Sugar is a naturally occurring carbohydrate that can be found in many common foods such as fruits, vegetables, grains and dairy products. All carbohydrates are macronutrients. The amount of total sugars in the foods we consume varies depending on the type of food, if it’s manufactured and what’s added to it or not. 

Many of the natural foods we consume on a daily basis (like fruits, grains, vegetables and dairy) also have high amounts of fibre, antioxidants and essential minerals along with containing proteins and calcium (in the case of dairy products). 

It is the entire make up of these foods that effects how our bodies digest it and how much energy we get from it.

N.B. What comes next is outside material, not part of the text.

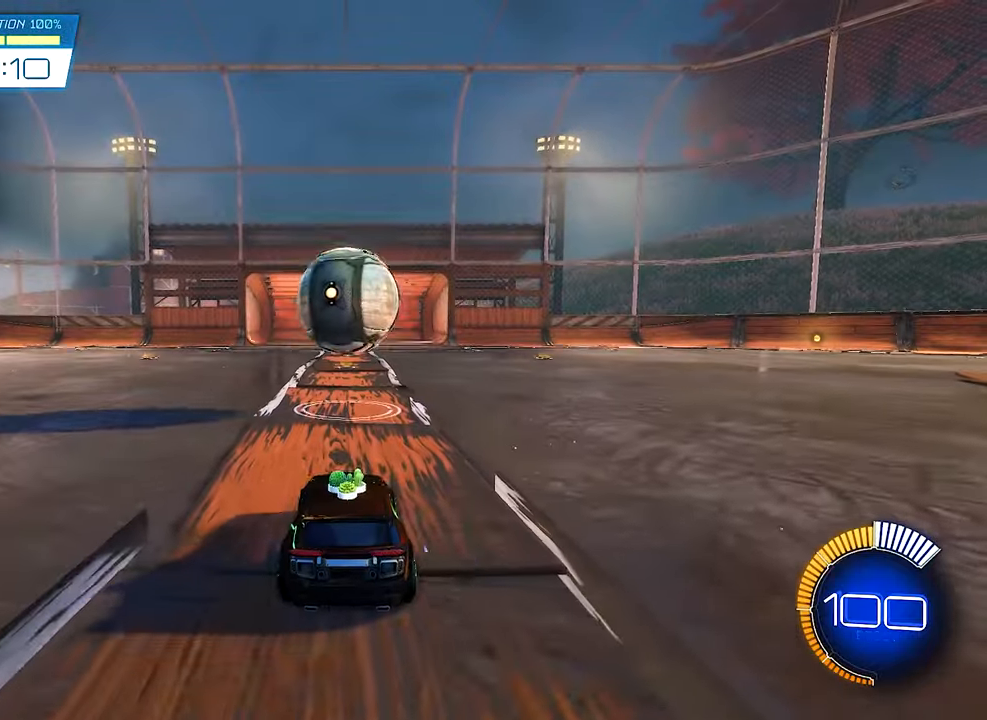
{"buttons": ["A", "R2"], "left_stick": "center", "right_stick": "center", "events": [[233, "left_stick", "down"], [266, "A", "down"], [400, "left_stick", "center"], [433, "A", "up"], [500, "A", "down"]]}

Consuming too much of anything (alcohol, salt, protein, fat), including sugar, can have unwanted effects on the body. 

What happens to the body when we eat food that contains sugar?

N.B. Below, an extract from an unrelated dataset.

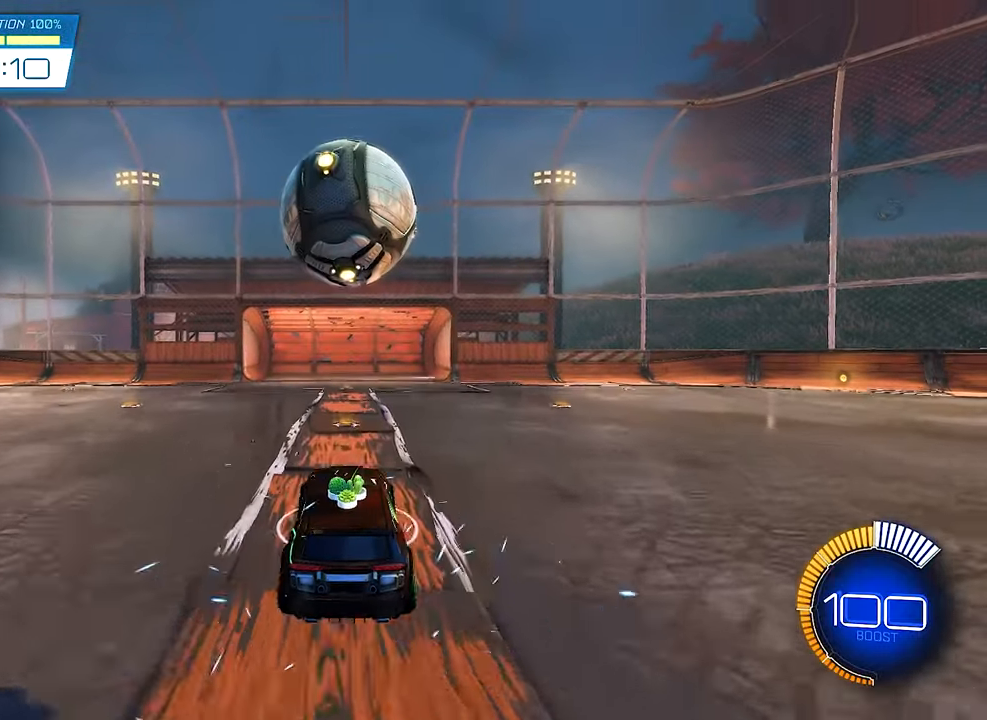
{"buttons": ["L1", "R2"], "left_stick": "right", "right_stick": "center", "events": [[66, "left_stick", "down"], [100, "B", "down"], [166, "A", "up"], [200, "left_stick", "center"], [400, "left_stick", "right"], [433, "L1", "down"], [500, "B", "up"]]}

Each part of the body has different ways of dealing with all foods and nutrients for digestion, including sugar.  

The Mouth

Sugar digestion starts its journey in our mouths when our bodies start producing an enzyme called salivary amylase that helps start breaking down the foods we chew along with any sugars in those foods. Once food travels through the esophagus into the stomach, stomach acid makes the salivary amylase inactive.

The Stomach

Once the food and sugars make their way to the stomach the digestive system starts to become more active by breaking down foods into their basic nutrient components. During this process (called digestion) starches and sugars start breaking down by both mechanical (chewing) and chemical (enzymes) processes.  

Stomach acid and gastric juices consist of digestive enzymes and hydrochloric acid along with other substances (like pancreatic secretions) that help to break down foods, split up proteins and kill bacteria. Once the stomach has done its job, food we’ve eaten has been broken down into monosaccharides like glucose, fructose, and galactose for distribution and use throughout the body. 

The Small Intestine

As broken down food travels through our digestive system, the body starts to absorb different nutrients (like Glucose, Fructose and other Monosaccharides) for use as energy or is stored as glycogen in our liver and muscles. This stored glycogen acts as a reserve of readily available glucose that can be easily used as an energy source should the body require it. 

Glucose is transported from the intestinal lumen (the insides of our intestines) across the epithelium (a layer of cells that line hollow organs and glands) and into our blood for distribution throughout the body. 

Different Monosaccharides are transported to the epithelium via a range of different transporters. Glucose and Galactose, for example, are carried by the transporter SGLUT-1 and fructose is carried by the transporter GLUT5.

The Liver

The liver is one of the major pathways for fructose absorption in the body and how it’s broken down will differ depending on the exercise condition, gender, our health status and the availability of other energy sources in the body. 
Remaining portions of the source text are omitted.